I think it takes about 10 to 15 minutes of an air tag actually following you that's not yours before you get a notification about it. I could be wrong on the time though. If you can remember when exactly you figured out that you're car had a tag in it, you can look back through your trip history and kind of pinpoint to if it was a rider or not. Maybe even figure out who actually did it.


----------



## Sixotoo (4 mo ago)

It was a few days. I heard it beeping occasionally but those high pitch tones are hard to pinpoint. Even when the phone said it was near I didn’t connect the dots. I have several AirTags myself I thought it was alerting me I left my keys behind or something. I don’t carry keys anymore so I get that message all the time. 
just creeps me out that someone would intentionally track my location. On the other hand, I got a free AirTag.


----------



## Sixotoo (4 mo ago)

By the way, take out and reinsert the battery 5 times and it’s yours 😊


----------



## Mad_Jack_Flint (Nov 19, 2020)

What kind of car do you drive?

That will explain what was up and someone was most likely going to make you a victim on the next nightly news…


----------



## Sixotoo (4 mo ago)

Mad_Jack_Flint said:


> What kind of car do you drive?
> 
> That will explain what was up and someone was most likely going to make you a victim on the next nightly news…


That was my fear


----------



## W00dbutcher (Jan 14, 2019)

Sixotoo said:


> That was my fear


You have to find the body first to be the victim.

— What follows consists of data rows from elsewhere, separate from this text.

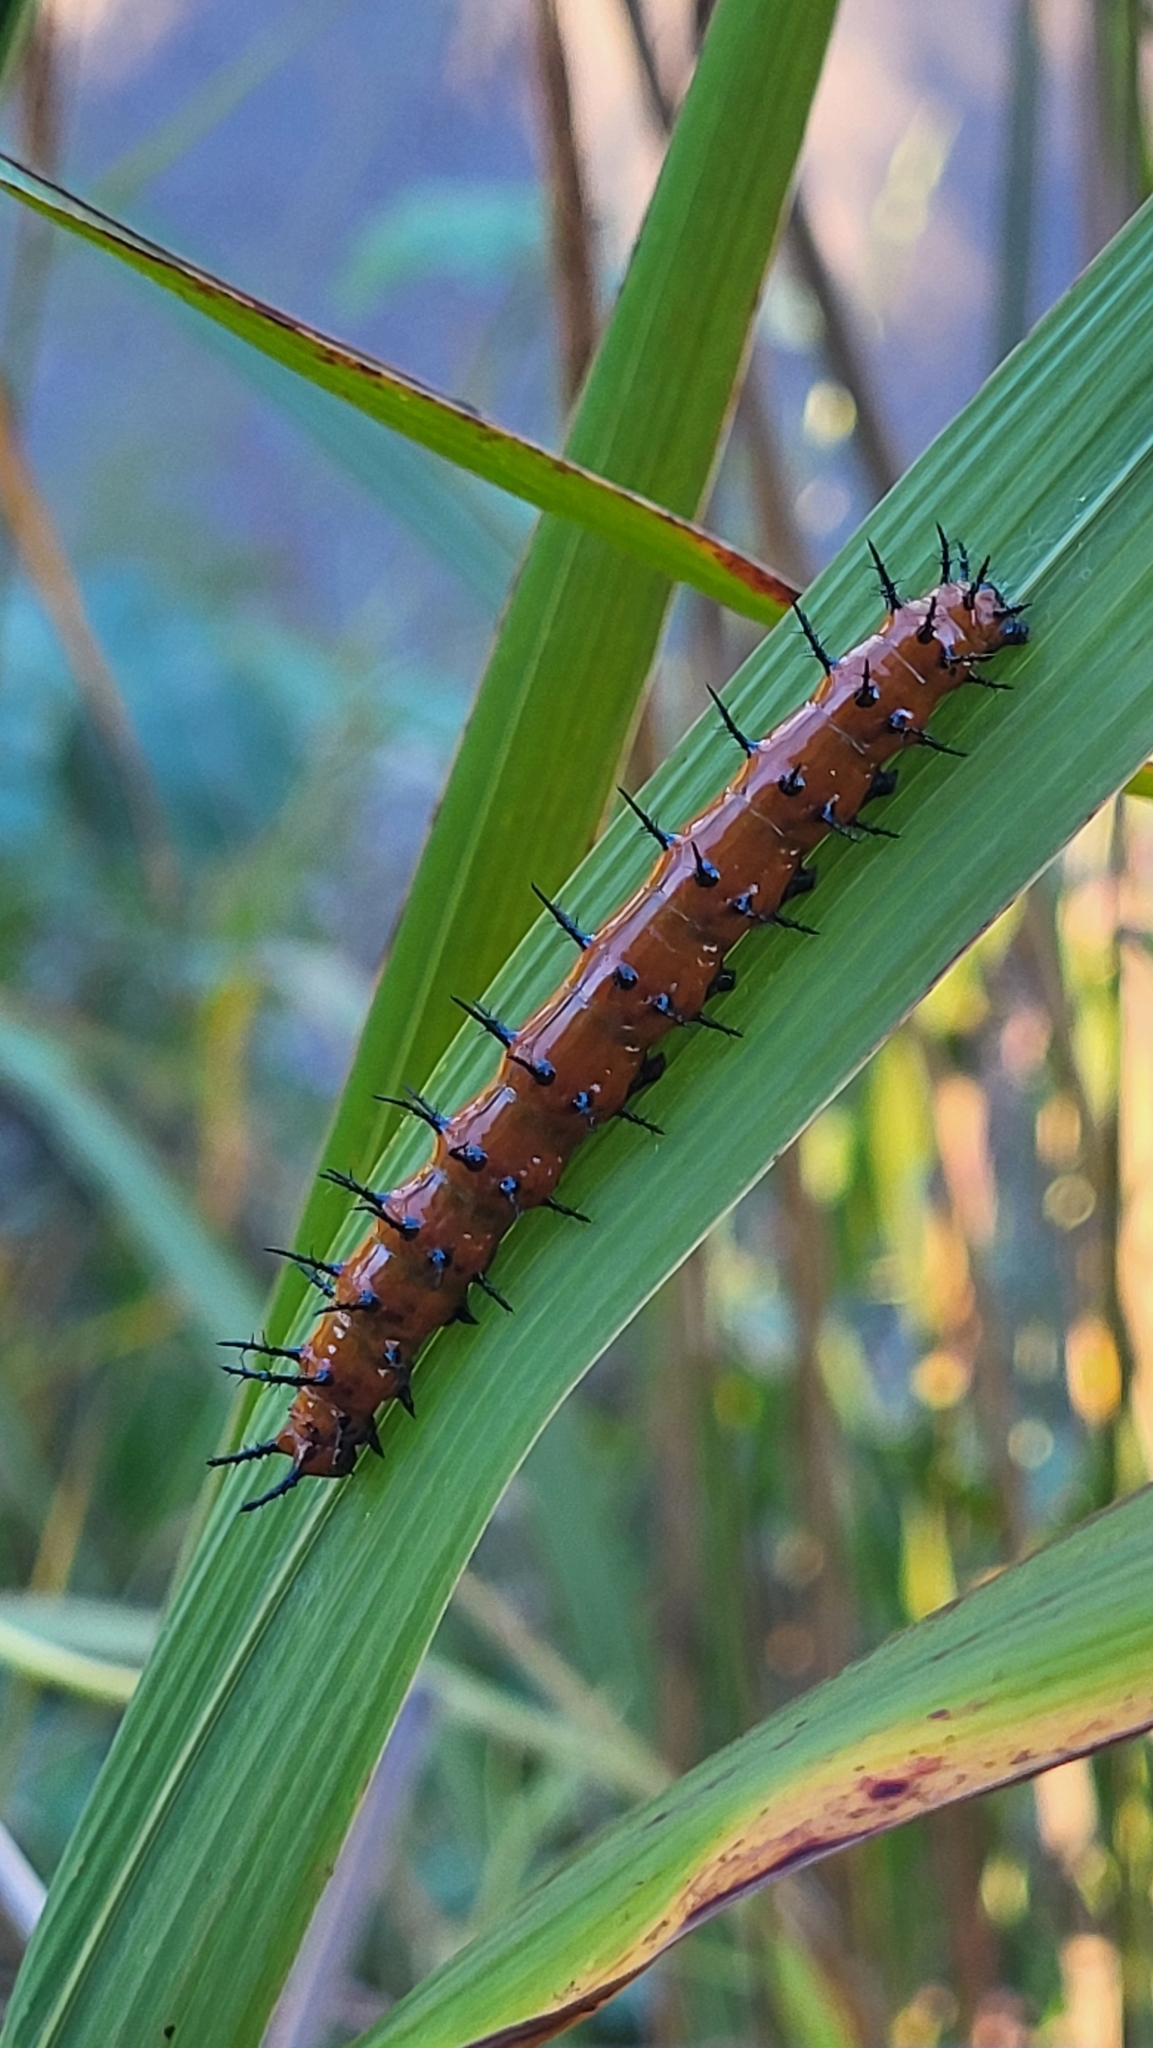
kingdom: Animalia
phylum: Arthropoda
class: Insecta
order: Lepidoptera
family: Nymphalidae
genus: Dione
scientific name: Dione vanillae
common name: Gulf fritillary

Otherwise you're just missing.

Muwahahahahaheha


----------



## Sixotoo (4 mo ago)

Dead either way. A point without a distinction.


----------



## Mad_Jack_Flint (Nov 19, 2020)

Sixotoo said:


> That was my fear


Well, truthfully if someone is tracking you and you drive a Tesla then know whomever is planning to rob you must be a real idiot because it is easy to track the stolen vehicle.

Also the smart thief will not steal a Tesla and will wait for someone in a SUV they can strip for parts and sell out of country.

I would avoid Tesla cars seeing most are rented by Uber drivers and owned by Hertz…


----------



## ObeyTheNumbers (8 mo ago)

Mad_Jack_Flint said:


> I would avoid Tesla cars seeing most are rented by Uber drivers and owned by Hertz…


Tesla's the worst EV to Uber with.

Hertz the worst company to rent Uber's from.

Apple the worst company to buy products from.

Why? Stockholm Syndrome Effect.

They all believe in making their customers suffer. It's a marketing technique.

Squeaky wheel gets the grease $$$$.


----------



## SpinalCabbage (Feb 5, 2020)

You've said you work a small community, so maybe someone just tagged the only Uber Tesla in town for no other purpose than being able to request you specifically.


----------



## Invisible (Jun 15, 2018)

That is kind of weird. I doubt a pax is planning to murder you. However, they could’ve left the air tag to track your location to try to steal the Tesla one day.


----------